As ambassadors, this growing chocolate brand will join other SMEs such as Brompton Bikes, Weston’s Cider and Tangle Teezer in accessing financial support from the government.
There are 180,000 social enterprise small businesses in the UK, making up 15% of all Britain’s small firms. Divine Chocolate is owned in part (45%) by Ghanaian cocoa farmers, making it the only farmer-owned Fairtrade chocolate company.
The business was formed in 1998 by Twin Trading (the company that set up Cafédirect) following an idea from Kuapa Kokoo, a cocoa farming cooperative in Ghana. The now 18-strong team based in Southwark, London, had a £400,000 government loan guarantee which enabled them to secure funding and the farmers to earn their share in the business.

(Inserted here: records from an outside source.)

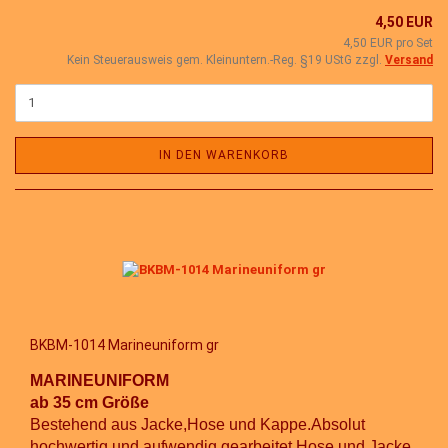
4,50 EUR
4,50 EUR pro Set
Kein Steuerausweis gem. Kleinuntern.-Reg. §19 UStG zzgl.
Versand
IN DEN WARENKORB
BKBM-1014 Marineuniform gr
MARINEUNIFORM
ab 35 cm Größe
Bestehend aus Jacke,Hose und Kappe.Absolut
hochwertig und aufwendig gearbeitet.
Hose und Jacke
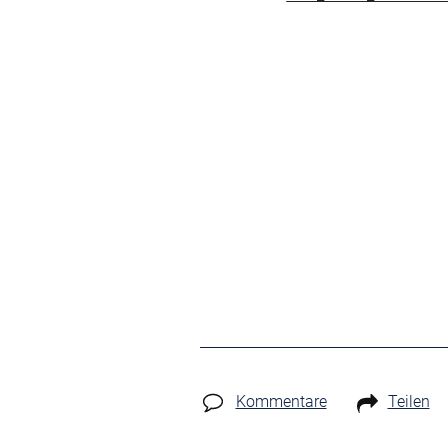
Kommentare
Teilen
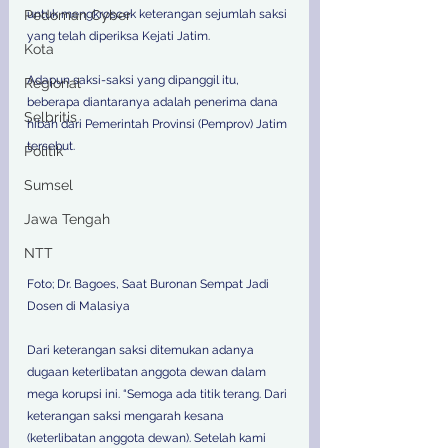
Pedoman Cyber
untuk mengkroscek keterangan sejumlah saksi 
yang telah diperiksa Kejati Jatim.  
Kota
Adapun saksi-saksi yang dipanggil itu, 
Regional
beberapa diantaranya adalah penerima dana 
Selbritis
hibah dari Pemerintah Provinsi (Pemprov) Jatim 
tersebut.
Politik
Sumsel
Jawa Tengah
NTT
Foto; Dr. Bagoes, Saat Buronan Sempat Jadi 
Dosen di Malasiya
Dari keterangan saksi ditemukan adanya 
dugaan keterlibatan anggota dewan dalam 
mega korupsi ini. “Semoga ada titik terang. Dari 
keterangan saksi mengarah kesana 
(keterlibatan anggota dewan). Setelah kami 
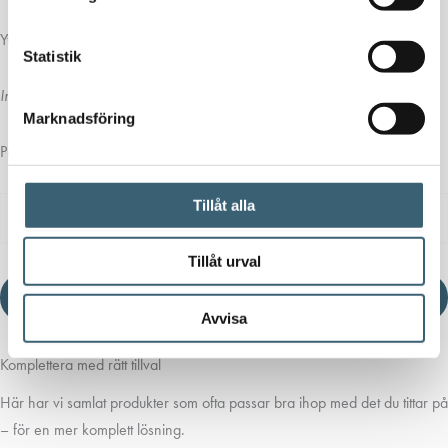
Ytterligare information
Statistik
Inga attribut att visa.
Marknadsföring
Produktblad
Tillåt alla
Dokument
Typ
Storlek
Ladda ner
Tillåt urval
Ladda ner produktblad
Avvisa
Komplettera med rätt tillval
Här har vi samlat produkter som ofta passar bra ihop med det du tittar på
– för en mer komplett lösning.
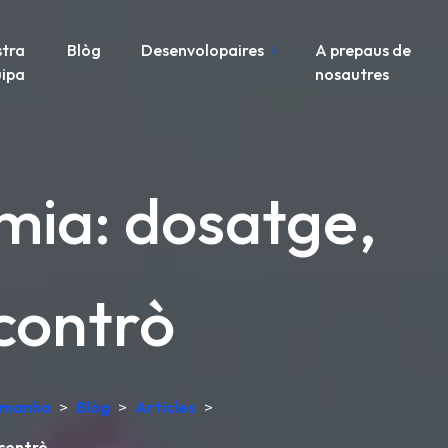
tra
Blòg
Desenvolopaires
A prepaus de
ipa
nosautres
mia: dosatge,
econtrò
lemanha
>
Blòg
>
Articles
>
econtrò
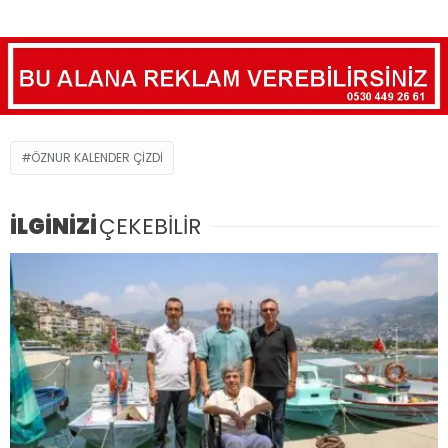
ÖZNUR KALENDER ÇIZDI
İLGİNİZİ
ÇEKEBİLİR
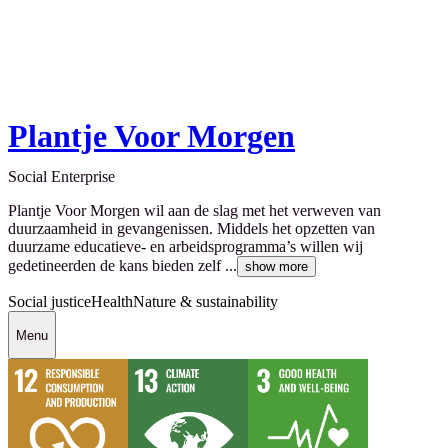
Plantje Voor Morgen
Social Enterprise
Plantje Voor Morgen wil aan de slag met het verweven van
duurzaamheid in gevangenissen. Middels het opzetten van
duurzame educatieve- en arbeidsprogramma’s willen wij
gedetineerden de kans bieden zelf ...
show more
Social justice
Health
Nature & sustainability
Menu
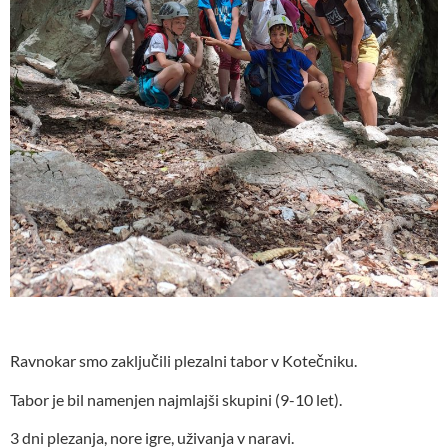
Ravnokar smo zaključili plezalni tabor v Kotečniku.
Tabor je bil namenjen najmlajši skupini (9-10 let).
3 dni plezanja, nore igre, uživanja v naravi.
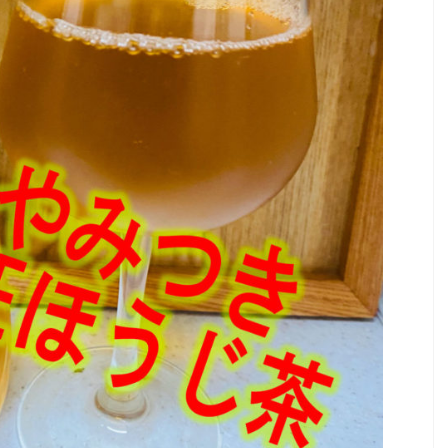
2022/10/7
2022/10/6
品種ハンドブック
第76回全国茶品評会 出品茶入札結果
(2022年)
ンドブック 農研機
」が更新されていま
第76回全国茶品評会入札販売結果 第76回全国
版 Version2
茶品評会（2022年） 出品茶の入札販売結果で
日本茶の品種につい
す。主催：第76回全国お茶まつり京都大会実行
品種ハンドブック」
委員会開催日：令和4年9月13日（火曜日）開催
地の研究者の皆さま
場所：JA全農京都 宇治茶流通センター（京都府
が続々と誕生してい
城陽市寺田塚本111-5）参加業者：落札業者163
ご覧ください。現在
業者 入札販売会結果総括 ※金額はすべて税抜
した商品が圧倒的に
き 販売点数（点） 販売数量（kg） 落札金額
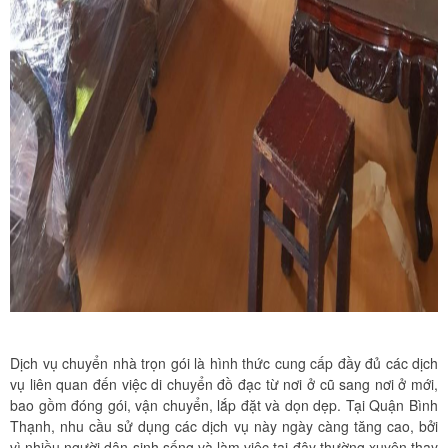
Dịch vụ chuyển nhà trọn gói là hình thức cung cấp đầy đủ các dịch
vụ liên quan đến việc di chuyển đồ đạc từ nơi ở cũ sang nơi ở mới,
bao gồm đóng gói, vận chuyển, lắp đặt và dọn dẹp. Tại Quận Bình
Thạnh, nhu cầu sử dụng các dịch vụ này ngày càng tăng cao, bởi
vì nhiều người dân sinh sống và làm việc tại đây thường xuyên thay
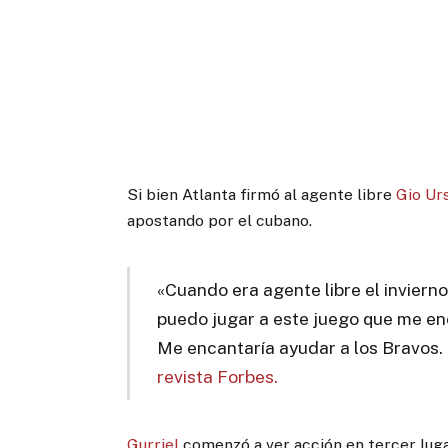
Si bien Atlanta firmó al agente libre
Gio Ur
apostando por el cubano.
«Cuando era agente libre el invierno
puedo jugar a este juego que me enc
Me encantaría ayudar a los Bravos. P
revista Forbes.
Gurriel
comenzó a ver acción en tercer luga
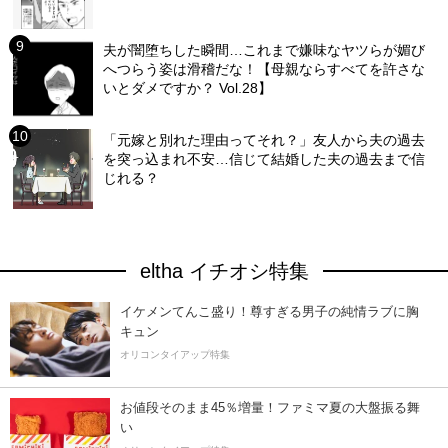
夫が闇堕ちした瞬間…これまで嫌味なヤツらが媚び
へつらう姿は滑稽だな！【母親ならすべてを許さな
いとダメですか？ Vol.28】
「元嫁と別れた理由ってそれ？」友人から夫の過去
を突っ込まれ不安…信じて結婚した夫の過去まで信
じれる？
eltha イチオシ特集
イケメンてんこ盛り！尊すぎる男子の純情ラブに胸
キュン
オリコンタイアップ特集
お値段そのまま45％増量！ファミマ夏の大盤振る舞
い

Since 2002, Divine has had a contract with Starbucks to produce the chain’s own-label chocolate bars for the UK and Europe, which includes Russia and Turkey. The business also sells to Scandinavia, Germany and the Netherlands, mainly via Fairtrade specialists. The company is looking to recruit and expand to new markets
Sophi Tranchell, MD of Divine Chocolate, said: “We are thrilled to support the ‘Business is Great’ campaign. Small businesses are the backbone of the economy and there are so many businesses, managers and entrepreneurs out there doing great things.

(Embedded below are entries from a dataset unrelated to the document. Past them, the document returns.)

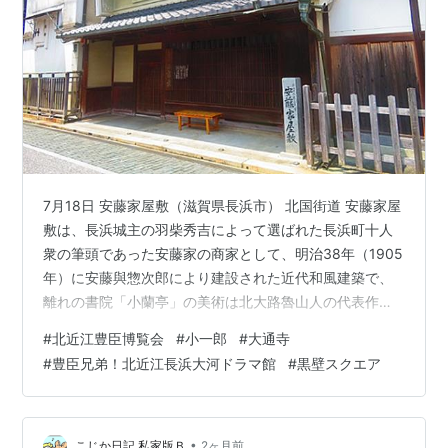
7月18日 安藤家屋敷（滋賀県長浜市） 北国街道 安藤家屋
敷は、長浜城主の羽柴秀吉によって選ばれた長浜町十人
衆の筆頭であった安藤家の商家として、明治38年（1905
年）に安藤與惣次郎により建設された近代和風建築で、
離れの書院「小蘭亭」の美術は北大路魯山人の代表作と
して知られているそうです。 表札・印鑑のお店が面白い
#
北近江豊臣博覧会
#
小一郎
#
大通寺
ww 黒壁五號館（滋賀県長浜市） 黒壁五號館の黒壁
#
豊臣兄弟！北近江長浜大河ドラマ館
#
黒壁スクエア
AMISUさんはお土産物店。 建物は、明治7年（1874年）
に町民の寄付で建てられた現在の長浜小学校の前身とな
る洋風木造校舎の一部だったそうです。 地酒やクラフト
ビールですね。 色が凄い！ 96 CAFEさんの黒壁ソフトク
•
こじか日記 私家版Ｂ
2ヶ月前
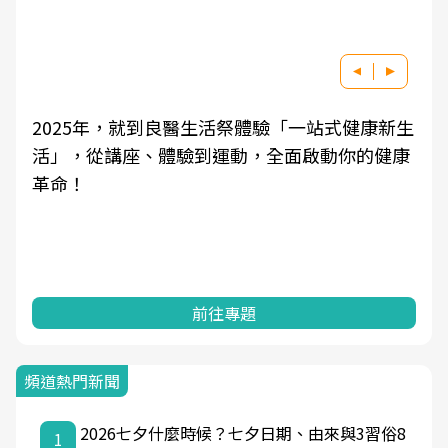
2025年，就到良醫生活祭體驗「一站式健康新生
活」，從講座、體驗到運動，全面啟動你的健康
革命！
前往專題
頻道熱門新聞
2026七夕什麼時候？七夕日期、由來與3習俗8
1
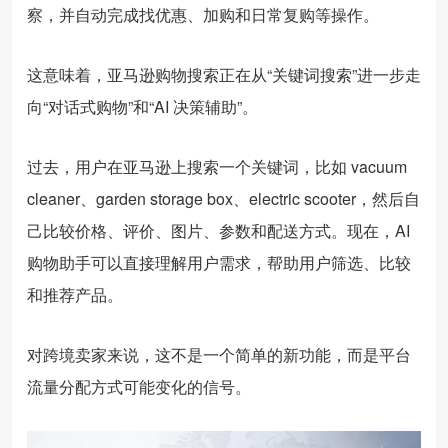
察，并自动完成找优惠、加购和日常复购等操作。
这意味着，亚马逊购物搜索正在从“关键词搜索”进一步走
向“对话式购物”和“AI 决策辅助”。
过去，用户在亚马逊上搜索一个关键词，比如 vacuum
cleaner、garden storage box、electric scooter，然后自
己比较价格、评价、图片、参数和配送方式。现在，AI
购物助手可以直接理解用户需求，帮助用户筛选、比较
和推荐产品。
对跨境卖家来说，这不是一个简单的新功能，而是平台
流量分配方式可能变化的信号。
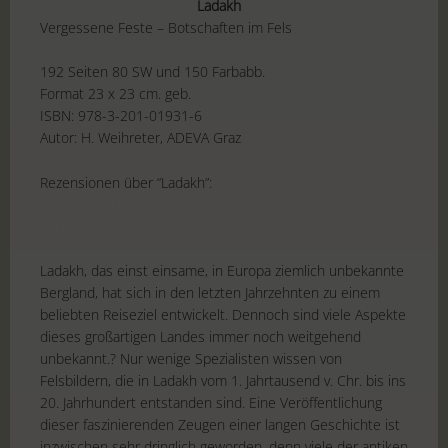
Ladakh
Vergessene Feste – Botschaften im Fels
192 Seiten 80 SW und 150 Farbabb.
Format 23 x 23 cm. geb.
ISBN: 978-3-201-01931-6
Autor: H. Weihreter, ADEVA Graz
Rezensionen über “Ladakh”:
Johannes Litzel
Michael Buddeberg
Ladakh, das einst einsame, in Europa ziemlich unbekannte
Bergland, hat sich in den letzten Jahrzehnten zu einem
beliebten Reiseziel entwickelt. Dennoch sind viele Aspekte
dieses großartigen Landes immer noch weitgehend
unbekannt.? Nur wenige Spezialisten wissen von
Felsbildern, die in Ladakh vom 1. Jahrtausend v. Chr. bis ins
20. Jahrhundert entstanden sind. Eine Veröffentlichung
dieser faszinierenden Zeugen einer langen Geschichte ist
inzwischen sehr dringlich geworden, denn viele der antiken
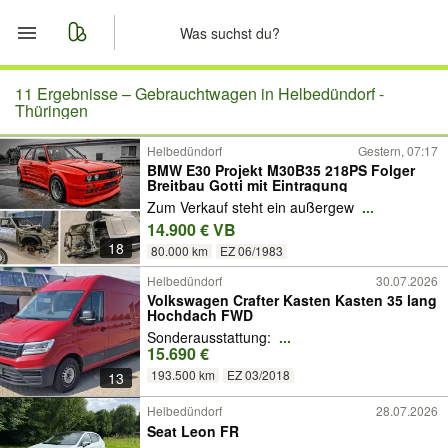
Start
11 Ergebnisse –
Gebrauchtwagen in Helbedündorf -
Thüringen
Merkliste
Helbedündorf
Gestern, 07:17
BMW E30 Projekt M30B35 218PS Folger
Breitbau Gotti mit Eintragung
Nachrichten
Zum Verkauf steht ein außergew
...
14.900 € VB
Anzeige aufgeben
18
80.000 km
EZ 06/1983
Helbedündorf
30.07.2026
Volkswagen Crafter Kasten Kasten 35 lang
Hochdach FWD
Sonderausstattung:
...
15.690 €
193.500 km
EZ 03/2018
13
Helbedündorf
28.07.2026
Seat Leon FR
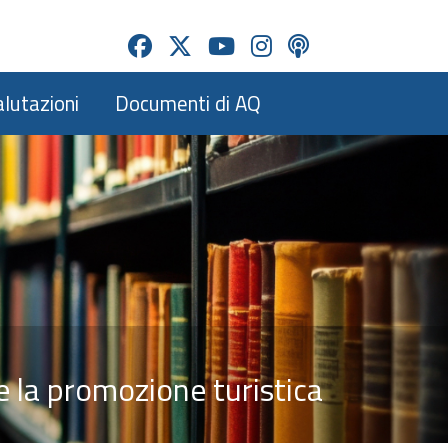
alutazioni
Documenti di AQ
e la promozione turistica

“I’m an advocate for innovation and doing things differently, so it’s exciting to see the new kinds of business and social enterprises that can be set up. By telling our story, hopefully we can spark the fire of ambition in other businesses looking to grow, hire or export.”
Matthew Hancock, UK minister for skills and enterprise, said: “Small businesses are crucial to the success of our economy, which is why we are showcasing the best of British business through our ‘Business is Great campaign’, and working with Divine Chocolate most recently. We want employers across the UK to know about the support government is providing to make it easier to start and grow a small business.”
Apparently, nearly one in five (16%) of recent social enterprise startups export or license products abroad, and 82% of social enterprises reinvest their profits locally. Social enterprises are also more likely than SME employers to introduce new or significantly improved products or services (55% compared to 43% for SMEs).